When Brian Richmond works in his laboratory in the basement of an anthropology research center on G Street, he has to duck beneath its low-hanging ceilings and shuffle in his team of 10 researchers to work one-by-one.
But the chair of the anthropology department got word last week that he will have 50 percent more room when he works in the Science and Engineering Hall’s coveted lab space. He and 117 other researchers will move into the building in 2015.
In a yearlong process that generated enthusiasm from those moving into the building and drew irritation from those left out, administrators have sized up grant portfolios and weighed equipment needs to allocate research space.
Another deciding factor for landing a spot in the new building was researchers’ tendencies toward interdisciplinary work.
“There’s an increasing acknowledgment that the really big discoveries of the future and the solutions to the big problems of our time are only going to come about when we bring together different perspectives and methods from multiple disciplines,” Richmond, who works with psychology and engineering researchers to
study human bipedalism, said.
Biophysics and biomedical engineering researchers will be rewarded with the most lab space in the $275 million structure because of their collaborative work, Senior Vice Provost for Academic Affairs and Planning Forrest Maltzman said.
Nearly 63 percent of labs will go to researchers in the School of Engineering and Applied Science, while the rest will go to researchers in the biology, chemistry, physics and hominid anthropology departments in the Columbian College of Arts and Sciences. Columbian College researchers will lay claim to about 1,600 more square feet than engineers because science labs often need more equipment space than engineering labs, Maltzman said.
Since January, representatives from Ballinger Architects have interviewed 177 science and engineering professors about their space needs and lab work to see who would mesh best with the design of the building, another factor in deciding lab space. Three committees of administrators and researchers focused on space, equipment and operations also helped guide the allocation process.
The building will boast state-of-the-art equipment and facilities across 480,000 square feet, including a lab for nano-scale research, a clean room to prevent contamination and a three-story-tall “high bay” that will allow researchers to test how to make more earthquake-resistant bridges and buildings.
More than half of the labs will go to researchers hired between 2010 and the building’s opening day, as the two schools look to draw in top scholars from interdisciplinary fields.
The science departments in Columbian College will hire 26 professors – both tenure and non-tenure track – over the next three years. The engineering school has brought in 36 new faculty members over the last two years with plans to hire six more this year.
But some professors said the criteria for nabbing research spots in the new building were not clear and questioned the logic of assigning space based on collaborative work.

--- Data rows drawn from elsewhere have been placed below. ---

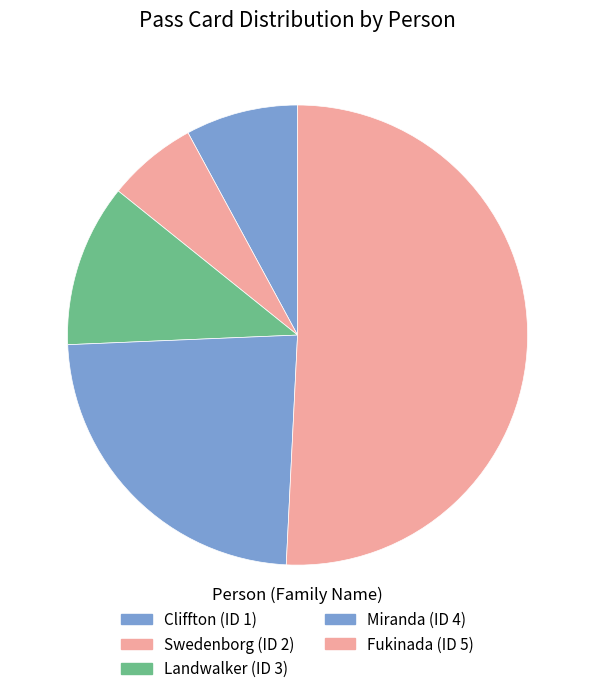

What is the majority slice?

Fukinada (ID 5)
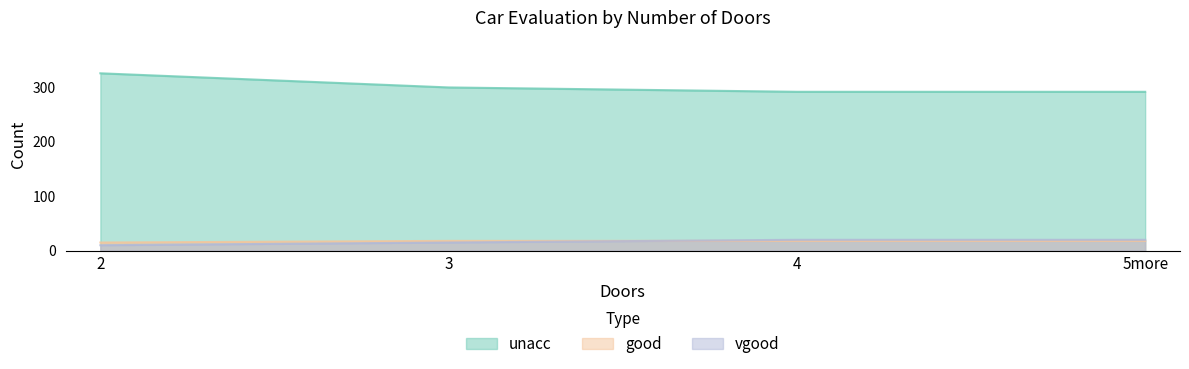

True or false: vgood and unacc intersect in this chart.

False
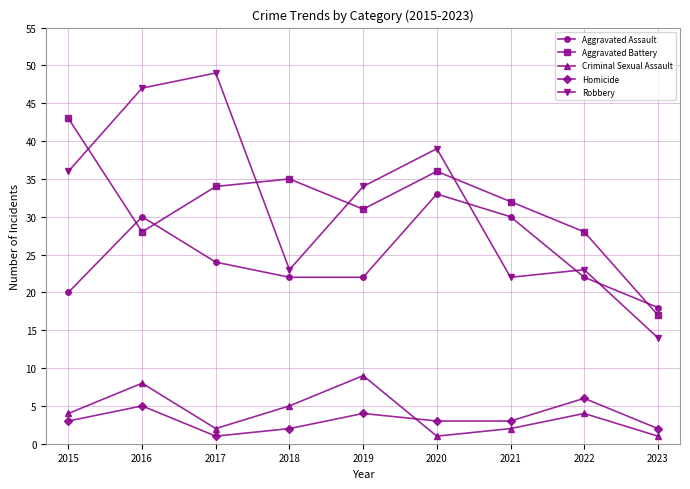

Reading left to right, what are all the values shown in this chart?

Aggravated Assault: 20	30	24	22	22	33	30	22	18
Aggravated Battery: 43	28	34	35	31	36	32	28	17
Criminal Sexual Assault: 4	8	2	5	9	1	2	4	1
Homicide: 3	5	1	2	4	3	3	6	2
Robbery: 36	47	49	23	34	39	22	23	14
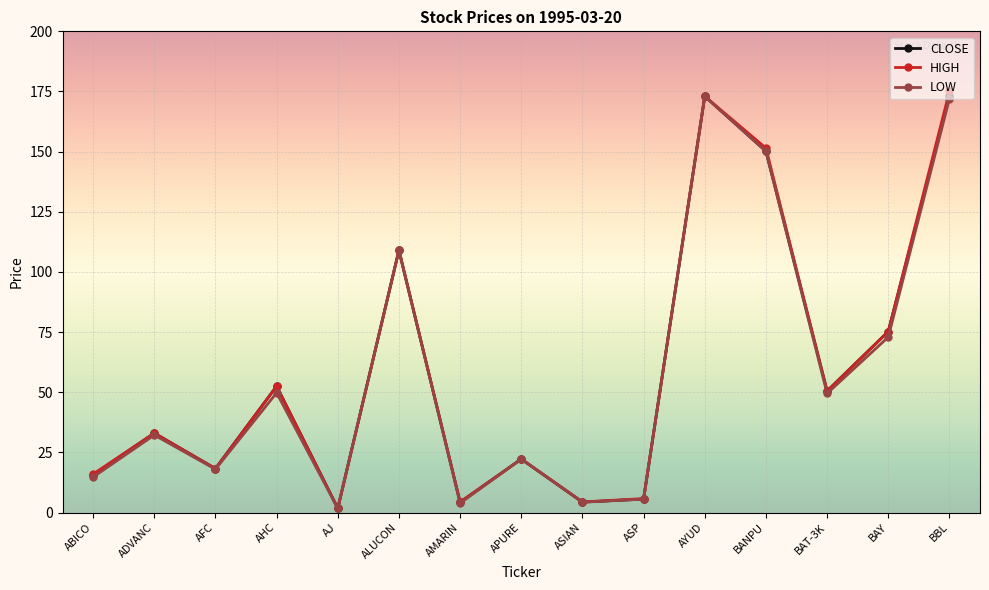

The HIGH series shows 173.0 at AYUD. True or false?

True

Gustavo Hormiga, a biology professor who works in Bell Hall, compared organizing lab space across disciplines to an “arranged marriage” and said some faculty did not support the decision if it meant disrupting collaborations going on within departments.
“For a researcher, a lab is basically an extension of the person. It’s not simply a physical space or four walls,” Hormiga said. “[Administrators are] fiddling around with something very personal. If you’re going to fiddle around with that, you better make sure you really understand it to a fine detail what you’re dealing with, and I think that is lost on the administration.”
Balancing delicate departmental concerns and questions of stretch amid limited research space has been on the minds of administrators and architects, Maltzman said.
He defended the criteria for gaining lab space, which also include how much external funding a researcher pulls in, how the research coincides with the building’s design features and whether the researcher is a new hire.
“We have a very fancy problem,” Maltzman said. “We have lots of faculty doing cutting-edge research who want space in the new building, but we also have physical limitations in the building. Clearly accommodating competing interests has been a challenge.”
Maltzman said administrators tried to keep researchers informed through individual meetings with architects, reports to department heads and a few meetings with full departments.
He added that administrators were taking steps to quell concerns, like guaranteeing departments the chance to keep offices together.
“I do think it’s important for us to recognize that this is indeed a cultural shift. And there is a need to go ahead and make sure the cultural shift doesn’t occur so rapidly that it’s too unsettling,” he said.
School of Engineering and Applied Science Dean David Dolling said all of his school’s departments’ faculty offices will be in the new science hall, “so we have no concerns over departments being split or lacking cohesion.”
About one-third of science and engineering faculty will continue their research outside of the new building in existing labs on Foggy Bottom or on the Virginia Science and Technology Campus.
In Duke University’s French Family Science Center, which opened in 2006 and houses mostly biology and chemistry along with some physics laboratories, interdisciplinary work has jumpstarted research, even with its physics department split between buildings, Duke’s physics department chair Haiyan Gao said.
“We have roughly 30 faculty in the department and I can tell you, in the new French Family Science Building, we only have four faculty offices. Did this create any kind of tension? I don’t think so,” Gao said.